**Extrait cité:**

Au retour d'un déplacement dans l'ouest de l'Ukraine, le vice-président Patrick Molinoz a exposé, ce mercredi 2 août, les enjeux d'une coopération économique et universitaire entre les deux régions.
Le «Monsieur Europe» du conseil régional de Bourgogne-Franche-Comté s'est rendu, les 19 et 20 juillet derniers, à Vinnytsia, en Ukraine, pour échanger en présentiel avec les autorités du secteur et poser les bases d'un éventuel partenariat.

Ce déplacement se situe dans un contexte où, depuis l'invasion de l'Ukraine par la Fédération de Russie, en février 2022, Marie-Guite Dufay (PS), présidente de la Région Bourgogne-Franche-Comté, a affiché sa volonté politique de soutenir le pays et les populations agressées.

«Il s'agit de montrer symboliquement le soutien à l'Ukraine», a résumé Patrick Molinoz (PRG-Centre gauche), ce mercredi 2 août 2023, en exposant les enjeux du déplacement. Un symbole pouvant se traduire par une future signature de convention entre les représentants de Bourgogne-Franche-Comté et de Vinnytsia.


Patrick Molinoz représente la Bourgogne-Franche-Comté au Comité européen des Régions


Le 10 juin 2022, en recevant son homologue allemande (lire notre article), Marie-Guite Dufay annonçait vouloir associer une région d'Ukraine à la convention quadripartite existant entre la Bourgogne-Franche-Comté, la Rhénanie-Palatinat ainsi que les régions d'Opole (Pologne) et de Bohème centrale (République tchèque).

**Jeu de données:**

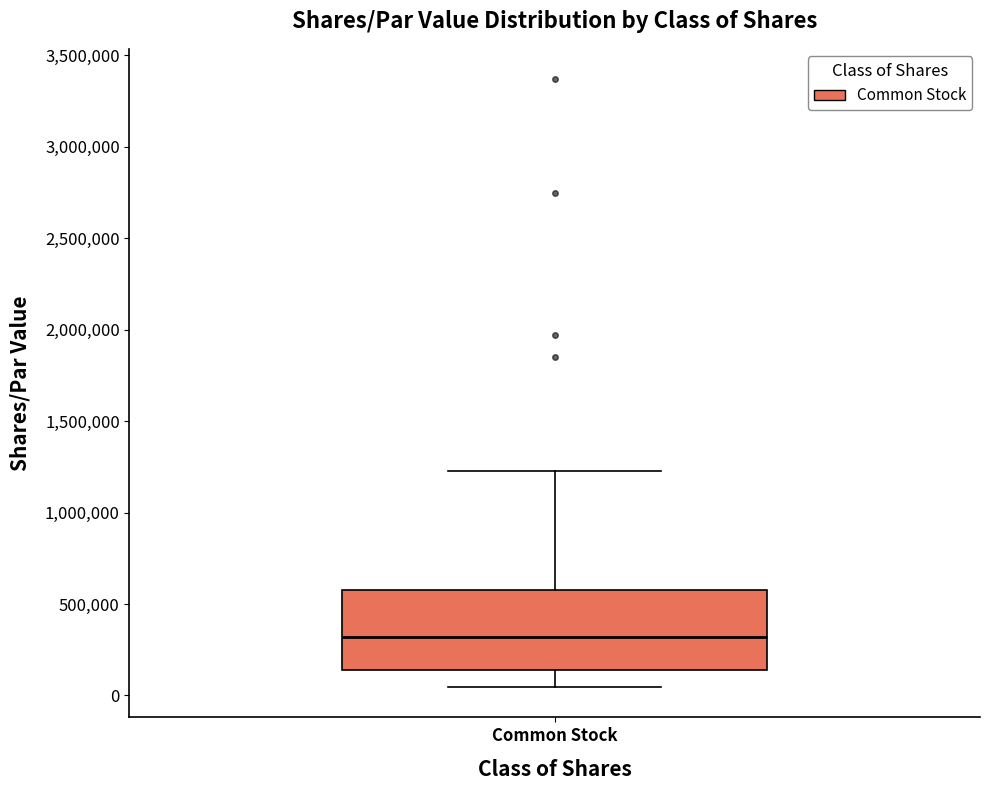

Read this box plot against the y-axis: the position of the median line, the range covered by the box, and the ends of both whiskers. The values are not printed on the chart, so give them approximately, as read against the axis.

median 300000, box 150000 to 600000, whiskers 50000 to 1200000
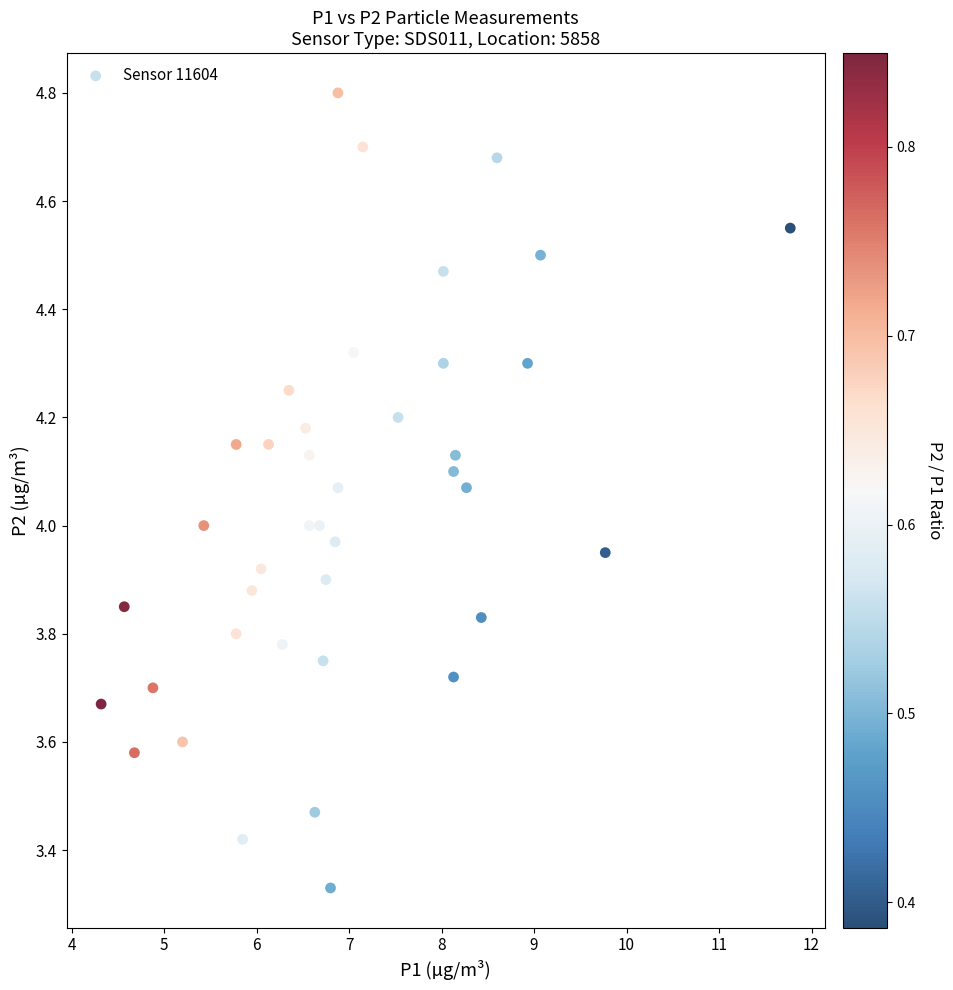

What is the range of X values (max minus min)?

7.4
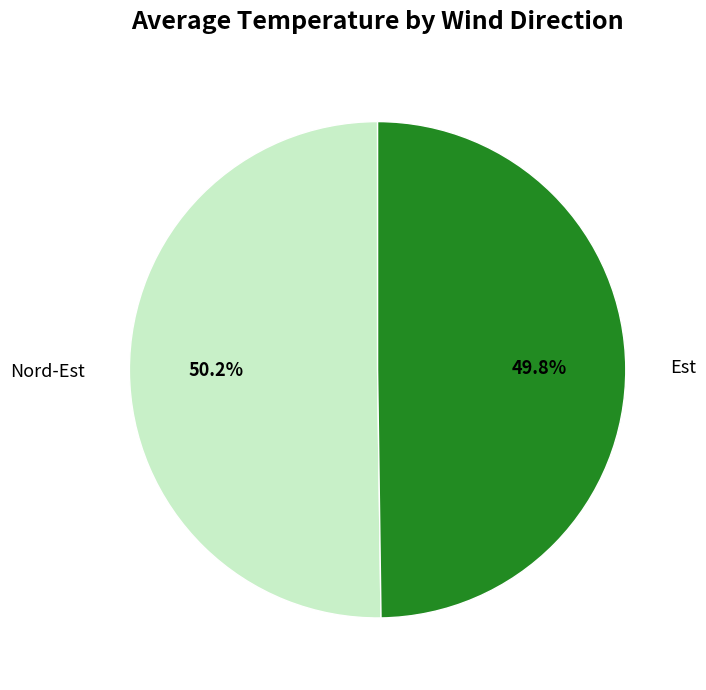

Is there a majority slice in this chart?

Yes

**Tâche 1:** Imprimez à l'identique l'ensemble des entrées du jeu de données, en omettant les images.
**Tâche 2:** Poursuivez l'article sur la coopération entre la Bourgogne-Franche-Comté et Vinnytsia à partir de sa dernière phrase.

**Réponse 1:**
Read this box plot against the y-axis: the position of the median line, the range covered by the box, and the ends of both whiskers. The values are not printed on the chart, so give them approximately, as read against the axis.

median 300000, box 150000 to 600000, whiskers 50000 to 1200000

What is the range of X values (max minus min)?

7.4

Is there a majority slice in this chart?

Yes

**Réponse 2:**
Vice-président du conseil régional de Bourgogne-Franche-Comté, chargé notamment des politiques européennes et des actions internationales, et vice-président de la commission CIVEX (Citoyenneté, gouvernance, affaires institutionnelles et extérieures) du Comité européen des Régions, organe consultatif de l'Union européenne qui associe les collectivités locales au processus décisionnel (lire le communiqué), Patrick Molinoz s'est emparé du sujet.

De précédents contacts avec Vitagora


L'élu europhile s'est appuyé sur des échanges initiés depuis plusieurs années entre Vitagora, pôle de compétitivité du secteur de l'agroalimentaire, et les autorités de Vinnytsia, certains responsables ayant déjà été reçus en Bourgogne-Franche-Comté avant la crise sanitaire.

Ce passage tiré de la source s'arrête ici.